- [TEXT EXCERPT]

As the World Wide Web turned, though, Facebook underwent another significant overhaul in March, with the changes geared toward providing a stream of information on each user’s home page.  However, while Mark Zuckerberg tried to sell me and hundreds of millions of other users that the “New Facebook” would be an improved experience, it has been a complete boondoggle on numerous fronts.  I could understand why Facebook had previously wanted to differentiate itself from its main competitor of MySpace, but I was at a complete loss as to why it believed that it would be good idea to copy (at face value) its new competitor on the block of Twitter.  Pretty soon, I would feel my blood pressure boil whenever I saw a comment from that tiny fraction of users that for some reason liked the new changes with the same retort that I used to throw out myself to others: “Get over it.  Change is inevitable.  You’ll get used to it.”

After over a month of using the New Facebook, I’m still not over it or used to it.  The entire crux of the problem is NOT about how the site looks (which is what most of the “get over it” contingent seems to believe people are complaining about).  While the home page appeared to be designed by someone that got smoke some potent peyote, opened up his Twitter account, blew chunks on his computer screen, and then figured that it would be a nice new user interface for Facebook, I can get over the fact that I personally don’t find the site as aesthetically pleasing anymore.  However, it’s the taking away of extremely useful functionality that has been abhorrent to a large portion of the site’s users (including me).  I’ll refer to some other well-written and coherent posts (not from the “1,000,000 STRONG TO SAY THE NEW FACEBOOK SUCKS DONKEY DUNG” crowd) here, here, and here that explain fully just how many useful tools were stripped away.  These writers are far from people that can’t handle change.  Instead, these are Facebook users that are in the tech and marketing industries that know full well constant change is vital to survive on the Internet, but don’t understand why particular changes were made that were completely unnecessary and removed options from users.  (Note that Facebook engaged in a half-assed attempt to “respond to feedback” from users, but pretty much missed the point on all fronts.)

- [EXERCISE DATA]
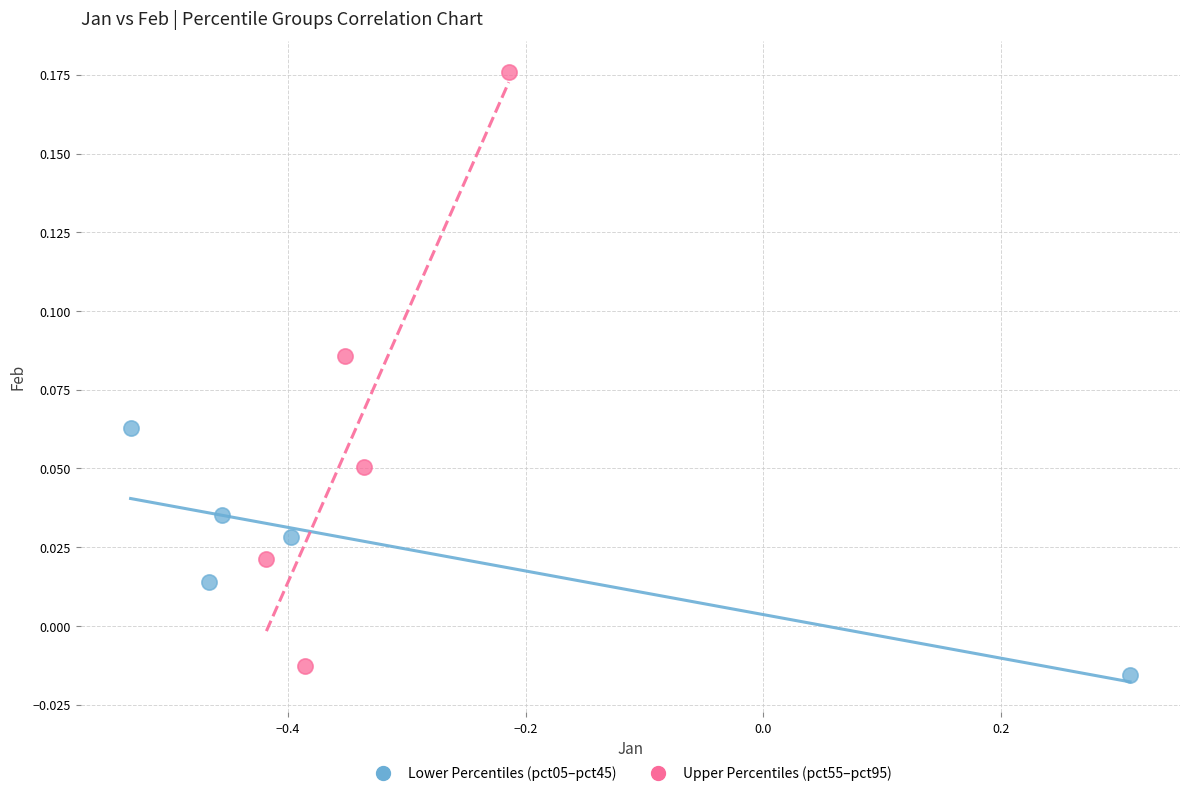

Which series has the widest spread of Y values?

Upper Percentiles (pct55–pct95)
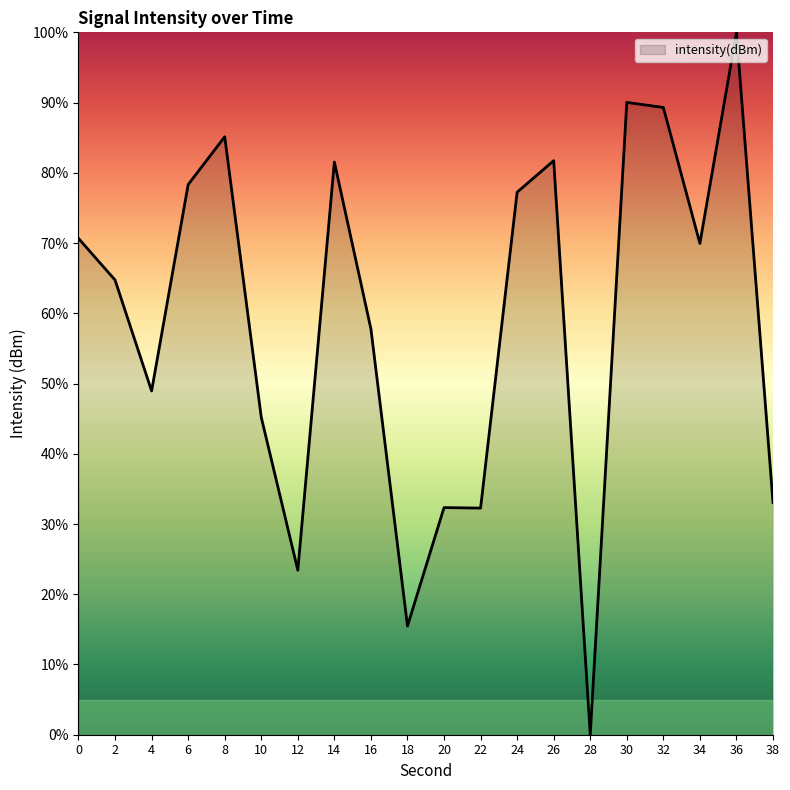

At which category does the data reach its first local peak?

8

- [EXERCISE SET]
(1) In the Facebook redesign text, which newer competitor does the writer say Facebook chose to copy?
(2) State whether each statement agrees with the Facebook redesign text, giving yes or no and quoting the deciding words: (a) The writer's main complaint is about how the site looks. (b) The overhaul took place in March. (c) After a month, the writer has grown used to the New Facebook.
(3) Continue the Facebook redesign text from where it ends.

- [TASK RESULTS]
(1) Twitter.

(2)
(a) No: "The entire crux of the problem is NOT about how the site looks"
(b) Yes: "Facebook underwent another significant overhaul in March"
(c) No: "After over a month of using the New Facebook, I’m still not over it or used to it."

(3)
While Facebook’s changes and the removal of useful functional tools have been well-documented from a technological user standpoint, what I’m trying to get to the bottom of is how exactly Zuckerberg and Co. thought such changes would improve the site’s chances for profitability.  Obviously, the powers that be thought that these changes would result in a better advertising model for the company – that’s the real reason why any website makes a change to its format.  As a person that is about as far from a commie pinko rabble rouser as you can get (I majored in finance in college and have spent most of my legal career representing high tech companies), I’m perfectly fine with Facebook examining ways to maximize its revenue since I know Microsoft didn’t pay $240 million for a piece of a charitable institution that it valued at $15 billiong.

At this time, there appears to be a monolithic group think forming among a lot of business and technical people that online streaming a la Twitter is the going to be the advertising model of the future on the web.   The theory is that in an increasingly mobile world, streaming will allow marketers to instantly connect with potential customers via cell phone or regular computer Internet use in a highly targeted fashion.  Of course, Twitter itself acknowledges that it essentially doesn’t really know how it’s going to make money yet.  At the same time, the problem I have with the supposed efficacy of online streaming as a business model is that virtually every supposed category killer in terms of web advertising has failed to come anywhere close to expectations (if not downright failed) since Internet usage became ubiquitous in the late 1990s.  In the beginning, click-on ads on websites were supposed to be a treasure trove for marketers, yet the click-through rates have turned out to be so abysmal that newspapers, for example, are dying en masse due to the loss of ad revenue online compared to physical papers despite the fact that their articles are actually being read by literally millions of more people than in the pre-Internet age.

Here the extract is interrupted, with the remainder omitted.